**取り組む課題:**
A - ポリテクフェスタについての文章から、「特に入院したての頃は安静が一番、父の顔は見たいけれど、」から「参加するための申し込みチケット配布が朝の8:30。」までの部分をすべて書き写してください。
B - ポリテクフェスタについての文章によると、体験教室に参加するための申し込みチケットは何時に配布されますか。

**提示された文章:**
◆ ◆ ◆ ◆ ◆

Festina Lente2

Festina Lente(ゆっくりいそげ)から移行しました

ポリテクフェスタへ

病院の父の容態は心配なれど、入院したことがあるからわかる。
お見舞いに来て貰うのは嬉しい、けれど却って気を遣う。
特に入院したての頃は安静が一番、父の顔は見たいけれど、
ずーっと傍に居るのもね、お互い。
それで、今日は家族3人でお見舞いに行く前に、
娘が小学校から貰って来たチラシで、ポリテクフェスタへ。

  

ポリテク、それは近隣の市にある近畿職業能力開発大学校
ものづくりの教育理念のもと、日々研鑽に励む学生たち。
学園祭は去年小学校からのチラシで知った。
小・中学生対象に、ものづくり体験教室が行われ、人気高し。
参加するための申し込みチケット配布が朝の8:30。
当たればボイスチェンジャー・光る泥団子・オルゴール等々、
様々な体験企画に無料で参加できる。

  

抽選型及び、随時参加型もあるが、やはりみんなのお目当ては、
担当教官がつききりで指導してくれる、一味捻った体験教室。
去年は家人と娘だけ参加、今年は一緒にとせがまれていた。
父のこともあるし、家事は山積みなれど、
母の調子もよさそうなので、父のお見舞いを兼ね初めて参加。
寒い中、大勢の子供たちが既に集まっている。
近所でなければ、車なしでは来られない大学校なのに。



娘が選んだのは、銀粘土を用いたストラップ作り。
女の子らしい選択、というべきか?
幸い当選! 運が良かった。午前中10名限りの体験。
保護者同伴で作るそうで、私も経験することに。
材料と道具が用意されている机、説明と手順用紙。
教官の説明を受けながら、私もすっかり受講生
実際に作って見せてくれる手元に集中。
そうか、説明だけじゃ子供には無理。
実際に見せることが一番の説明。
ハート、熊、猫、三つの型抜きを用いて、いざ!

  


銀粘土は空気に触れるとあっという間に固くなるので、
折り目を付けないように指の中でモミモミ。

◆ ◆ ◆ ◆ ◆

**保存済みデータ記録:**
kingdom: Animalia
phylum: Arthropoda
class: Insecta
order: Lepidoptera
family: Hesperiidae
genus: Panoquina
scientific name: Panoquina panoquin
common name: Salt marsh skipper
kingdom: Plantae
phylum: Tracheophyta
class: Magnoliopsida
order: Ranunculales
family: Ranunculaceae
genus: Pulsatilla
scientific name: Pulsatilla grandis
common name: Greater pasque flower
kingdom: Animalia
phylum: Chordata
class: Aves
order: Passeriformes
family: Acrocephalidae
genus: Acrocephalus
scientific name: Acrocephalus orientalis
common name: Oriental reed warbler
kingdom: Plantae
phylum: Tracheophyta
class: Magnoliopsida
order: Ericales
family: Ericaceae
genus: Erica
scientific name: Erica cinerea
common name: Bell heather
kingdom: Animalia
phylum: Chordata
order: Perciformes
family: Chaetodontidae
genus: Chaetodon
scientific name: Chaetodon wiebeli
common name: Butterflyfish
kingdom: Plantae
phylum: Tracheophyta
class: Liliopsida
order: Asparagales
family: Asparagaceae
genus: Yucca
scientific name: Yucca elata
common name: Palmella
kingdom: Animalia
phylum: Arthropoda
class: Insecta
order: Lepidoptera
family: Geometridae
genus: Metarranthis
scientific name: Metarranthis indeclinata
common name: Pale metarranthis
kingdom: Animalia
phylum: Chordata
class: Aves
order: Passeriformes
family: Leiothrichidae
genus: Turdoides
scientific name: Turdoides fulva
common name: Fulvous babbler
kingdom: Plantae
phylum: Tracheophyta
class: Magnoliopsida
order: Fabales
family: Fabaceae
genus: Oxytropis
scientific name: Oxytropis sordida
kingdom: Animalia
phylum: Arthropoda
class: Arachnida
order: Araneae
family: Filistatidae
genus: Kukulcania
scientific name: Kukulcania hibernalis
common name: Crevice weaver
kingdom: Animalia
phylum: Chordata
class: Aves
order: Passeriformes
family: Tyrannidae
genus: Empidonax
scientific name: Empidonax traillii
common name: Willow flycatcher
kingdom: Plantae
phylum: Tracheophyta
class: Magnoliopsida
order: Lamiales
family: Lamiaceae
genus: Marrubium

◆ ◆ ◆ ◆ ◆

**記述した解答:**
A -
特に入院したての頃は安静が一番、父の顔は見たいけれど、
ずーっと傍に居るのもね、お互い。
それで、今日は家族3人でお見舞いに行く前に、
娘が小学校から貰って来たチラシで、ポリテクフェスタへ。

  

ポリテク、それは近隣の市にある近畿職業能力開発大学校
ものづくりの教育理念のもと、日々研鑽に励む学生たち。
学園祭は去年小学校からのチラシで知った。
小・中学生対象に、ものづくり体験教室が行われ、人気高し。
参加するための申し込みチケット配布が朝の8:30。

B - 朝の8:30です。